Flav wrote on Jun 30
th, 2014 at 2:01pm:
You really have no clue...
Just to give you an idea...
$TELCO calls at 3 AM, Card 4*10 Gigabit went down on a backbone router... at 1AM. It needs to be replaced. ( notice that some customers have already been down for two hours ).
I ask for all the relevant information ( site location, how to get in the site, and so on ) and then call $SUB-CONTRACTOR ( dubbed as $SUB after ) for an on site tech to go there to replace the card. $SUB calls 30 minutes later asking me for more details ( site acces and location.. .dummy, I sent them to you when I opened the ticket ), I repeat the relevant information... 15 minutes laters $SUB gives me the name and mobile number of the tech that will change the card. ( yeah another 45 minutes lost )
Site is in the backyard of nowhere in Froggy Land, The tech from $SUB will take one hour to reach his office and grab cards ( notice the plural ) and then he will have to dr'ive for 2 hours... ( So basically when he reach the site [note it doesn't means when he replace the card, just parking his car near the site ], the card has been down for 5H45... )
Once there site access was good ( he got lucky, it's not uncommon that they can't get inside ), so he replaces the card ( add 15 to 30 more minutes ), new cards is DOA ( Dead on Arrival, about 10% are like that... in some case it's up to 20% ), he needs to go back to car to fetch the other card ( he got lucky he could bring two cards ) [ 15 more minutes ]... Second Card is good...
So in the end for the people connected to that router ( Bad Luck, the card was carrying the backbone ports, so lots of people was isolated ) the downtime was... Almost 6 hours...
And that's a lucky case...
I can give you one recent example where the time between being called ( 1hour after failure ) and the time for the new cards to work is more than 12 hours.
So since usually the Monday Maintenance is datacenter stuff, it can means so many things ( moving servers to another rack cabinet, replacing all the switches, upgrading the SAN, new firmwares on stuff... and Windows Patches ) that Massive Maintenance Windows are not that massive.

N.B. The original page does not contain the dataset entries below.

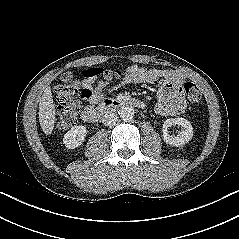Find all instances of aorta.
I'll return each mask as SVG.
<instances>
[{
    "label": "aorta",
    "instance_id": "obj_1",
    "mask_svg": "<svg viewBox=\"0 0 239 239\" xmlns=\"http://www.w3.org/2000/svg\"><path fill=\"white\" fill-rule=\"evenodd\" d=\"M134 109L132 106H122L119 110V116L123 120H130L134 117Z\"/></svg>",
    "mask_w": 239,
    "mask_h": 239
}]
</instances>
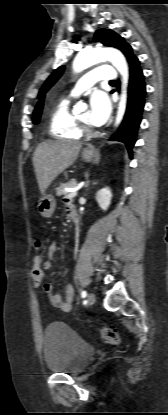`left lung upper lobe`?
Here are the masks:
<instances>
[{"label":"left lung upper lobe","mask_w":168,"mask_h":415,"mask_svg":"<svg viewBox=\"0 0 168 415\" xmlns=\"http://www.w3.org/2000/svg\"><path fill=\"white\" fill-rule=\"evenodd\" d=\"M95 41H100L105 46L115 47L118 48L123 52L126 56L127 60L129 61L134 55L132 53L131 46L125 42V40L116 34L112 30L108 29H99L95 33ZM64 71V66L59 67L56 69L50 77L45 81L43 84L40 92L39 98H42L44 94L49 90V88L60 78Z\"/></svg>","instance_id":"obj_1"}]
</instances>
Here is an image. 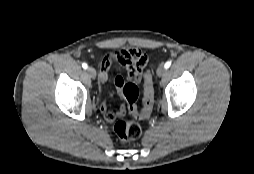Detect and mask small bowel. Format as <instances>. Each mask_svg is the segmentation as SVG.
Returning a JSON list of instances; mask_svg holds the SVG:
<instances>
[{
    "label": "small bowel",
    "mask_w": 254,
    "mask_h": 174,
    "mask_svg": "<svg viewBox=\"0 0 254 174\" xmlns=\"http://www.w3.org/2000/svg\"><path fill=\"white\" fill-rule=\"evenodd\" d=\"M147 55L137 48H130L120 51H112L105 54L100 63L99 80L106 82L108 79V71L113 65H120L127 69L128 79L138 81L141 77L142 71L147 64ZM125 83L122 76H117L114 80L115 91L121 94V88ZM114 91L109 94V98L114 95ZM100 110L103 116L111 120L115 116V112L108 108L107 101L100 104Z\"/></svg>",
    "instance_id": "obj_1"
}]
</instances>
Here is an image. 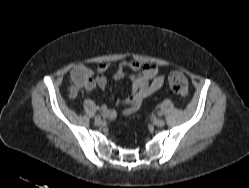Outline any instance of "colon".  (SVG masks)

I could also tell you about a system update for a French $TELCO that spanned from Friday 6PM to Monday 7 AM... and at Sunday 5PM we noticed that we had forgotten half the data in the migration... It was a happy night after that ( Happy Coding, Happy data extracting and Happy keep the customer busy so that he won't notice that we have a Problem.
Yes we managed to avoid having to extend the maintenance window, but it had a cost : nobody with any knowledge on that system was at work on monday, to the despair of the Project Mangler.
That is unexpected downtime. Planned downtime not completing in the window is piss poor planning.